You don’t have to additionally check for (p as i32) == -1. The underlying system call and the libc function libc::clone return -ERRNO or -1 on errors. The nix crate conveniently checks for that and wraps it into a neat Result for you. This way, you can use Rust’s native error handling patterns (match/unwrap/expect/?) instead of C-style ones (return_value == -1). nix calls Error::last_os_error() for you and puts that into the Result it returns.

What I’m saying is that your first match (or the unwrap/expect that I’m suggesting) is enough and after that p is guaranteed to be positive.
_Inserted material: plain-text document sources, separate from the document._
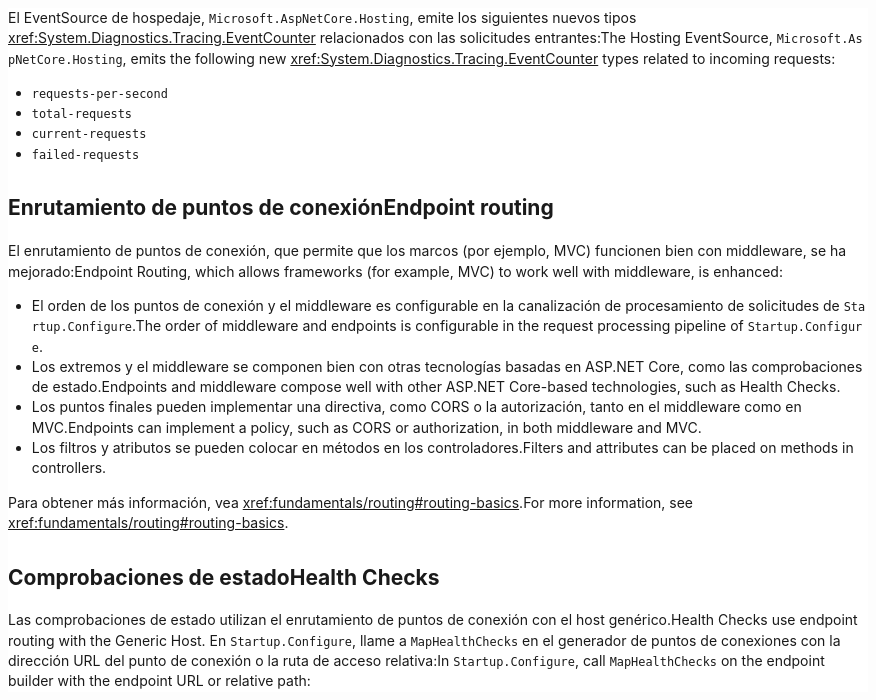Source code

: <span data-ttu-id="f9b8a-287">El EventSource de hospedaje, `Microsoft.AspNetCore.Hosting`, emite los siguientes nuevos tipos <xref:System.Diagnostics.Tracing.EventCounter> relacionados con las solicitudes entrantes:</span><span class="sxs-lookup"><span data-stu-id="f9b8a-287">The Hosting EventSource, `Microsoft.AspNetCore.Hosting`, emits the following new <xref:System.Diagnostics.Tracing.EventCounter> types related to incoming requests:</span></span>

* `requests-per-second`
* `total-requests`
* `current-requests`
* `failed-requests`

## <a name="endpoint-routing"></a><span data-ttu-id="f9b8a-288">Enrutamiento de puntos de conexión</span><span class="sxs-lookup"><span data-stu-id="f9b8a-288">Endpoint routing</span></span>

<span data-ttu-id="f9b8a-289">El enrutamiento de puntos de conexión, que permite que los marcos (por ejemplo, MVC) funcionen bien con middleware, se ha mejorado:</span><span class="sxs-lookup"><span data-stu-id="f9b8a-289">Endpoint Routing, which allows frameworks (for example, MVC) to work well with middleware, is enhanced:</span></span>

* <span data-ttu-id="f9b8a-290">El orden de los puntos de conexión y el middleware es configurable en la canalización de procesamiento de solicitudes de `Startup.Configure`.</span><span class="sxs-lookup"><span data-stu-id="f9b8a-290">The order of middleware and endpoints is configurable in the request processing pipeline of `Startup.Configure`.</span></span>
* <span data-ttu-id="f9b8a-291">Los extremos y el middleware se componen bien con otras tecnologías basadas en ASP.NET Core, como las comprobaciones de estado.</span><span class="sxs-lookup"><span data-stu-id="f9b8a-291">Endpoints and middleware compose well with other ASP.NET Core-based technologies, such as Health Checks.</span></span>
* <span data-ttu-id="f9b8a-292">Los puntos finales pueden implementar una directiva, como CORS o la autorización, tanto en el middleware como en MVC.</span><span class="sxs-lookup"><span data-stu-id="f9b8a-292">Endpoints can implement a policy, such as CORS or authorization, in both middleware and MVC.</span></span>
* <span data-ttu-id="f9b8a-293">Los filtros y atributos se pueden colocar en métodos en los controladores.</span><span class="sxs-lookup"><span data-stu-id="f9b8a-293">Filters and attributes can be placed on methods in controllers.</span></span>

<span data-ttu-id="f9b8a-294">Para obtener más información, vea <xref:fundamentals/routing#routing-basics>.</span><span class="sxs-lookup"><span data-stu-id="f9b8a-294">For more information, see <xref:fundamentals/routing#routing-basics>.</span></span>

## <a name="health-checks"></a><span data-ttu-id="f9b8a-295">Comprobaciones de estado</span><span class="sxs-lookup"><span data-stu-id="f9b8a-295">Health Checks</span></span>

<span data-ttu-id="f9b8a-296">Las comprobaciones de estado utilizan el enrutamiento de puntos de conexión con el host genérico.</span><span class="sxs-lookup"><span data-stu-id="f9b8a-296">Health Checks use endpoint routing with the Generic Host.</span></span> <span data-ttu-id="f9b8a-297">En `Startup.Configure`, llame a `MapHealthChecks` en el generador de puntos de conexiones con la dirección URL del punto de conexión o la ruta de acceso relativa:</span><span class="sxs-lookup"><span data-stu-id="f9b8a-297">In `Startup.Configure`, call `MapHealthChecks` on the endpoint builder with the endpoint URL or relative path:</span></span>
No need to implement additional check yourself.

You don’t need to wrap the child() function in a closure to use it as FnMut – plain functions implement the functional traits too.

I’ve also made a couple of other small changes to your program:

use std::time;
use std::thread;
use std::process::Command;

extern crate nix;
use nix::sched;

fn child() -> isize {
    Command::new("ip")
        .arg("link")
        .spawn()
        .expect("ip command failed to start");
    thread::sleep(time::Duration::from_secs(1));
    // no idea why we're returning two here
    2
}

fn main() {
    const STACK_SIZE: usize = 1024 * 1024;
    let ref mut stack = [0; STACK_SIZE];
    let p = sched::clone(Box::new(child), stack, sched::CLONE_NEWNET, None)
                .expect("Failed to spawn the child");
    println!("{}", p);
    // not sure why the following line is even needed
    println!("exited: {}", p as i32);
}

When run as a regular user, it fails with the following error message: thread 'main' panicked at 'Failed to spawn the child: Sys(EPERM)' (see how nix extracted the error and wrapped it up for us?), and when run under root (e.g. with sudo), it works as expected.